A 2 sleeper Safari tent with its kitchen, the reed clad building.

The bathrooms are not monkey proof , the bedrooms are, if zippered closed.

We offer a service whereby only a 10% deposit is needed to secure the accommodation with the balance due 45 days before arrival. There is no restaurant at Mpila Camp. All units at Mpila Camp have their own barbecue – braai !.  You’re in the bush here, with no Wi-Fi and limited cell phone signal with no supermarket in close proximity. Bring all supplies, food, drink including alcohol, drinking water, firewood / charcoal for braai. The camp water is fine for bathing / showering.

The camp is powered by generator, so consequently the accommodation has limited electrical appliances, for example a stove top kettle, no microwave or toaster. The stoves are gas with the fridges on electricity. This power goes off at 22h00 and comes on again early mornings. The fridges seem to cope well with this arrangement. It is advisable to take a lamp for these lights out periods should you need. In summer a rechargeable fan works wonders. All utilities in our cottage worked. The gas heated water, piping hot, stove and fridges all good and lights and fans too when there was power, all operated. That braai too was in good condition , set away from the danger of sparks setting the thatched cottage alight, worked its magic too, with a little help from a friend.

Mpila Camp is not fenced, other than for a ‘high level’ electrified wire designed to keep elephant from entering the perimeter. Consequently, guests may enjoy a wide variety of our wildlife within the camp grounds. So, is it’s the browsing and grazing within the camp by these herbivores that keep it looking so clipped and tidy, all working for the Park? Do take care, as these are still potentially dangerous animals, which have learned trust and a tolerance for people, up to a particular closeness, then their “Flight or Fight” syndrome kicks in, an automatic physiological reaction to an event that is perceived as stressful or threatening to them, here’s hoping it’s their flight that is engaged, fight can have dire consequences. The change can be instantaneous, and unless one is able to read the animal’s body language, quite unexpected. Keep one’s distance. Use a torch at night if walking between accommodation units.

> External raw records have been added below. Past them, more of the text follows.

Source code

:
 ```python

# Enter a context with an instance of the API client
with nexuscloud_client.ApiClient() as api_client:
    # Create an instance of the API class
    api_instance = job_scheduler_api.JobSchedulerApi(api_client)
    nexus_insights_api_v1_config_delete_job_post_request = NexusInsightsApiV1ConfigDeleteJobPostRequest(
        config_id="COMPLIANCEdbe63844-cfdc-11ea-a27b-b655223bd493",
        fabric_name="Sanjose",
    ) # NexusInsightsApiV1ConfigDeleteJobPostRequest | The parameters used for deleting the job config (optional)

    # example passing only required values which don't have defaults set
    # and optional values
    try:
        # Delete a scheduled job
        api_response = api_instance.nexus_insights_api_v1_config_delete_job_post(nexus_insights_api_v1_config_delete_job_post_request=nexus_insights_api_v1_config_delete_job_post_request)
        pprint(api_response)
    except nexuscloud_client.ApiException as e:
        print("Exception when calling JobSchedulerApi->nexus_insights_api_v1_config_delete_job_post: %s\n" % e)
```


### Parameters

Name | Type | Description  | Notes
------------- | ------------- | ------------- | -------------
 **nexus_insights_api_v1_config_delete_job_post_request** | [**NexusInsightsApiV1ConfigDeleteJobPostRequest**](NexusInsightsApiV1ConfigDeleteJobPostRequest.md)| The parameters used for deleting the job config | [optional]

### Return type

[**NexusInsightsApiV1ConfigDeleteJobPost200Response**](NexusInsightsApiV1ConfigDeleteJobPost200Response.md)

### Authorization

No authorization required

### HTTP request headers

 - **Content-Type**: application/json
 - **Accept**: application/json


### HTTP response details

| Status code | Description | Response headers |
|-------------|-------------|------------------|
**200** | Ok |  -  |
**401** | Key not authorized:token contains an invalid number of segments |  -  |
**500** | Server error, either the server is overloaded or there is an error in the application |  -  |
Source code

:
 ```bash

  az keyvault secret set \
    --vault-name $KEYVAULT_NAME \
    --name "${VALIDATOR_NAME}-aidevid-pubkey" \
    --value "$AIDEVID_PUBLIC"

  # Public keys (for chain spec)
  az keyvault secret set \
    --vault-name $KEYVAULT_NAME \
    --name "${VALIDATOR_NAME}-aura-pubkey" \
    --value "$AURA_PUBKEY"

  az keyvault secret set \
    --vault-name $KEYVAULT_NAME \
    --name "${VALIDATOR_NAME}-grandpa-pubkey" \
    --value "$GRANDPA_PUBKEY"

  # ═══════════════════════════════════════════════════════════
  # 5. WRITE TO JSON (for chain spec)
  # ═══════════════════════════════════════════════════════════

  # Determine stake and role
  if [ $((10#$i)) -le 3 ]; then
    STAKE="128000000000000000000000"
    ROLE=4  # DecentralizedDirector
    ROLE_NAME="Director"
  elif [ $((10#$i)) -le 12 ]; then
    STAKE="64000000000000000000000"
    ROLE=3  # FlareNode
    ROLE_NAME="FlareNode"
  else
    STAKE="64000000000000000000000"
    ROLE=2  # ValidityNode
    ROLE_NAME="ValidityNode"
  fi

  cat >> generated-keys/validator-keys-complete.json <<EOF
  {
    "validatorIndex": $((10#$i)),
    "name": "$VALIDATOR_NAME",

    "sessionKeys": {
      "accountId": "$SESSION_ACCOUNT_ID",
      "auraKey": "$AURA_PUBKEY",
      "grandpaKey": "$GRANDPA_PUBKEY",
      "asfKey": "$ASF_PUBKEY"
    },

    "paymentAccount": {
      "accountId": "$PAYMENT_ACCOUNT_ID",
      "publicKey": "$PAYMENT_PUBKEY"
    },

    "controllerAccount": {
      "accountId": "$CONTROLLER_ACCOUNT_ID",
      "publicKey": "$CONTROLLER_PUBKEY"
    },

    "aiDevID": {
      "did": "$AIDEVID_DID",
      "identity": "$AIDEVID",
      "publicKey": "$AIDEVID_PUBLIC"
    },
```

That innocuous looking Vervet monkey is an extremely opportunistic pilferer of anything edible and brazen to the extreme. Be vigilant, the camp shops don’t stock too much of a replacement supply.

Hyena and the Wild Pig need to be monitored and watched in the evenings. It has been known for them to remove food from the hot braai grids, if not judiciously monitored and they can be rather persistent. I do not know of an attack on guests by these nocturnal visitors.

Mpila Camp is well located for guests to visit the excellent Umfolozi Basin, a favourite area within the game reserve, that has the Black Umfolozi River bank as a prime attraction. The White Umfolozi River is relegated to the wilderness area of the Park and only possible to access at a view point in the far south west of the game reserve. There are a few view sites and the Sontuli Loop picnic site, with ablutions, is a favourite. Braai stands, benches and tables, with often some wildlife to be seen on the banks of the uMfolozi River below.  Bhejane Hide a bit further on, another worthwhile stop. 

Nyala ewe

Sundowner time

On a recent visit, after the devastation of the March / April 2023 rains, I found the roads to be in generally good condition and passable in most normal saloon cars, with care. The Hluhluwe Imfolozi Park is suibjected to flooding of certain access roads after rainfall in the catchment areas, this usually in the summer months but can extend trough to April. This can compromise access to the camps, sometimes with extensive detours. Always check in advance and allow oneself sufficient time to experience delays, from road works, accidents, flooding and all sorts of possibilities. The gates have strict closing times with late access possible in some cases, but only by prior arrangement and at a penalty fee. No last minute late arrivals are possible. The camps need to be notified before 16h00. This is made more difficult with the telephone reception being sporadic and affected by loadshedding and other factors.